Take a fresh, peeled garlic clove and cut the outside and ends off to create a small plug (you want it juicy on all sides). Place the plug in the middle of a tissue or square of toilet paper, wrap it up and twist the end. cut off the excess tissue. Take a little olive oil on your finger and rub the ouside of the tissue in a light coating of the oil. This acts as a conductor. Have the child (or adult- it works on us too) lie down or recline with the infected ear up. Place the wrapped and oiled plug in the ear opening. Don't push it in, just set it there and let it sit for 10-20 minutes if possible. Usually pain relief occurs within 15 minutes and the infection will be gone within 24 hours. If symptoms return or persist, try it again. If syptoms worsen or persist beyond 48 hours after 2 treatments, call the doc and do what you have to.

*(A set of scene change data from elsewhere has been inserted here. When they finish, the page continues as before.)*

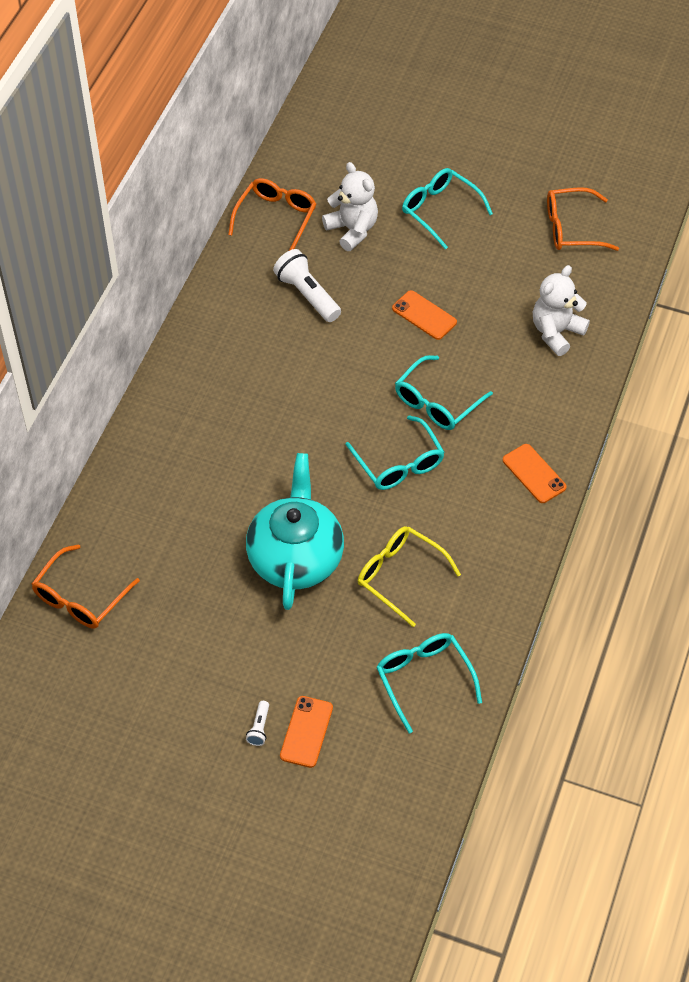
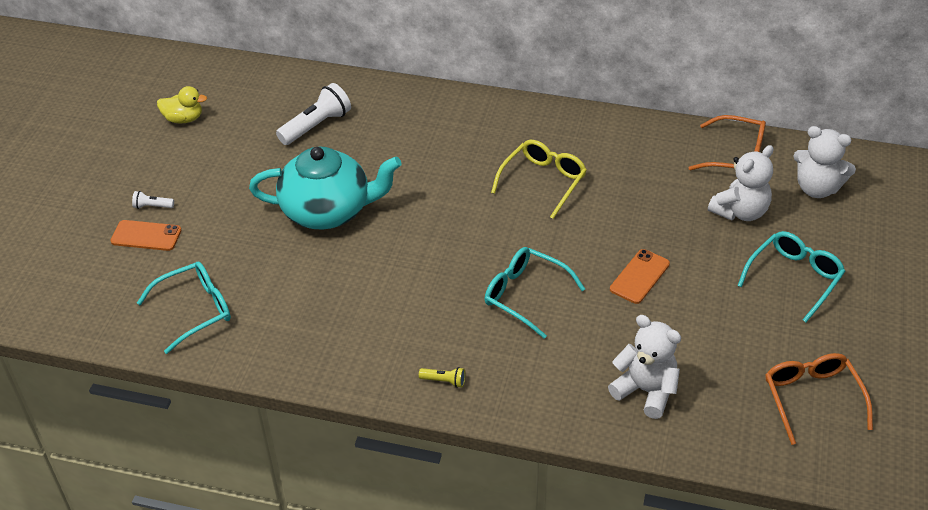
camera: 85 degrees right, 10 degrees down
orange glasses [32,544,140,629] -> none
white flashlight [273,249,341,322] -> white flashlight moved to [276,83,351,145]
turquoise glasses [345,415,445,490] -> none
yellow glasses [358,526,461,627] -> yellow glasses moved to [491,140,587,219]
orange phone [503,444,567,503] -> yellow flashlight [419,367,465,388]
none -> yellow duck [157,86,207,123]
none -> white teddy bear [793,126,856,198]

This has proved to be a major source of relief for my kids (and me) and has saved us plenty of doctor visits.

Monday, December 1, 2008

Quick and Easy Vegetarian Burritos

When I need a quick and easy dinner, this one is my fallback. It's quicker without the chopped veg, but quick is a relative term. ;) Health is worth the time.

Quick and Easy Burritos

1 can vegetarian refried beans
2-3 tbs lighthouse ranch dressing
2-3 tbs favorite salsa (optional)
1-2 tsp garlic powder
1 tsp chili powder
1/2 tsp cumin
1/4-1/2 red pepper, minced
about 1/2 cup corn kernels
about 1/4 cup grated carrot
about 1/3 cup grated fresh mushrooms
finely chopped spinach
1/2 can rinsed black beans
precooked brown rice
shredded mozzarella cheese

Whole wheat or white flour tortillas

Preheat oven to 375 degrees.
Combine all ingredients except rice and cheese in a bowl and stir well.
Place a few tablespoons of rice and a large pinch of cheese in the middle of a tortilla. Top with a large dollop of bean mixture. Fold in ends and roll. Place on baking sheet. Repeat until filling is gone. Bake for about 15-20 minutes depending on burrito size.
Serve with a colorful green salad and enjoy!